Mercado único también en la red

La comisaria europea del Mercado Interior, Elzbieta Bienkowska.
La comisaria europea del Mercado Interior, Elzbieta Bienkowska.

Bruselas dio un importante paso ayer en la batalla por crear un mercado digital único en Europa al aprobar un proyecto de reglamento que prohíbe el geoblocking, una técnica que impide a los consumidores de un país beneficiarse de las ofertas comerciales generadas en otro a través de la red. La futura norma derriba así buena parte de las fronteras digitales al comercio y pone a disposición de los ciudadanos europeos las oportunidades ofrecidas por las empresas de todo el continente, con independencia de su nacionalidad. Son muchas las compañías que utilizan el geoblocking, una práctica que restringe el libre mercado en un sector –el del comercio digital– que, paradójicamente, presume de no tener fronteras.

La decisión de Bruselas cuenta con el apoyo de los consumidores. La propia Comisión asegura recibir alrededor de dos centenares de quejas anuales respecto a esta práctica, unas 1.500 desde 2008. Bruselas argumenta, desde el más puro sentido común, que cuando un ciudadano europeo entra a comprar en una tienda física de otro país comunitario “no se le pide el documento de identidad para aceptar la compra”. Además, las autoridades comunitarias achacan a estos muros virtuales la baja penetración del comercio electrónico transfronterizo en Europa, que explica que apenas un 15% de los europeos compre a través de la red en establecimientos situados en un país distinto al suyo. Si a ello se suma que apenas cuatro de cada diez páginas web permiten que clientes en otros países completen sus compras, el resultado es un retrato muy poco halagüeño de una supuesta Europa sin fronteras comerciales. Y confirma, una vez más, que el mercado único europeo cuenta todavía con numerosos obstáculos, algunos de ellos regulatorios y otros, como en este caso, derivados de prácticas comerciales.
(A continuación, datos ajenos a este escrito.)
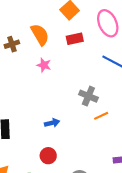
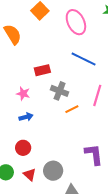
red rectangle: (75, 39) -> (42, 70), moved
pink star: (44, 65) -> (23, 94), moved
Las críticas que las patronales empresariales han realizado al proyecto inciden en que el geobloking no es el causante de la fragmentación del mercado, sino un síntoma de una patología cuyo origen está en los diferentes requisitos nacionales de protección al consumidor, derechos de autor y declaración del IVA, entre otras barreras. No hay duda de que el bloqueo geográfico restringe no solo el mercado único, sino también la libre competencia, por lo que la decisión de eliminar ese obstáculo es bienvenida. Pero este reglamento debería ser una pieza más dentro de una estrategia más amplia, dirigida a armonizar las disparidades regulatorias y fiscales entre los estados miembros. Lo contrario significaría depositar sobre las empresas la responsabilidad de un problema que las excede y cuyo origen está en las dificultades de una Europa incapaz de plasmar sobre el terreno los principios suscritos en sus tratados fundacionales.